3.  TRUST THE SURGEON.  When I come to the doctor with my wound do I trust Him for healing or have I already written my own prescription?  When I allow for stillness and come to God, do I come with my own agenda or can I simply trust His presence to heal?  Do I sprinkle a little “Amen” on top of a bunch of self-help and wonder what is taking so long?

We have to trust our Great Healer for healing.  His path may look different than the spiritual formation plan we have for ourselves.  While we are asleep on His table, we have no control of how he dresses our wounds.  Is His presence enough?  Without the books and studies and plans?  Can He heal simply with His hands and His love?  Do we trust Him?  Do I?
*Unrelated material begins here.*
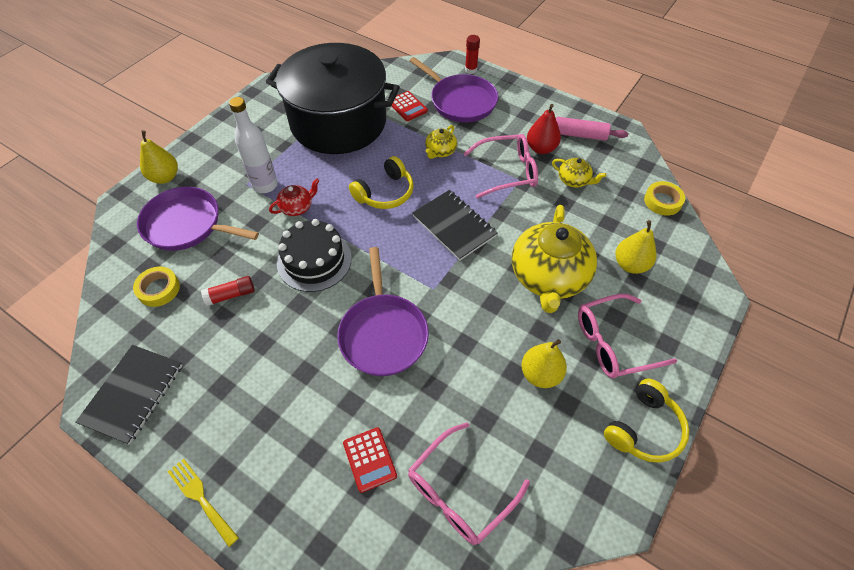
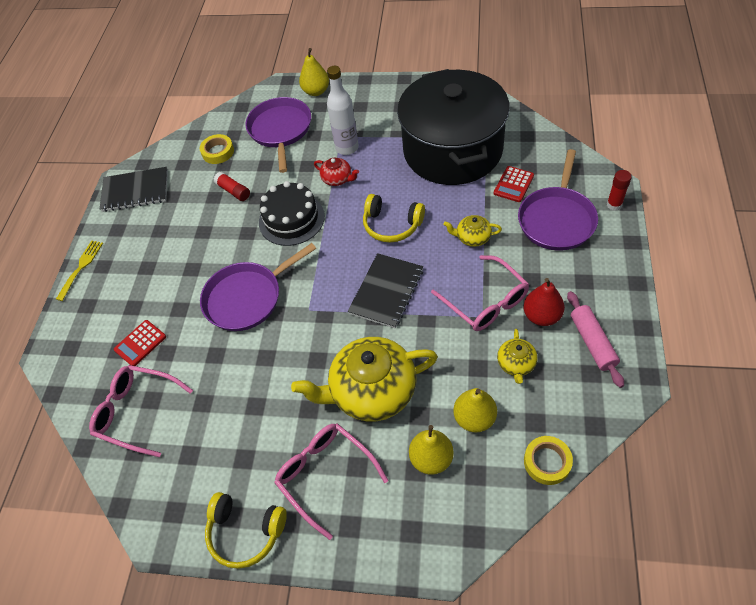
camera: 70 degrees right, 0 degrees up
(540, 374) = (262, 426): yellow pear -> yellow pear (474, 418)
So I’m giving some time to recognizing my wounds- old and new.  I’m doing the work of lancing them through prayer and hard conversations when needed.  I am succumbing to the stillness of Sabbath to listen to the Holy Spirit and my own soul.  And I am trying to trust in the simple capacity of my Surgeon.  His presence is the foundation of all healing.

Those are some pretty deep lessons from 10 minutes of a zoo show.  You just never know where and when God will show up.  I am eternally grateful for the Cougar on the Table.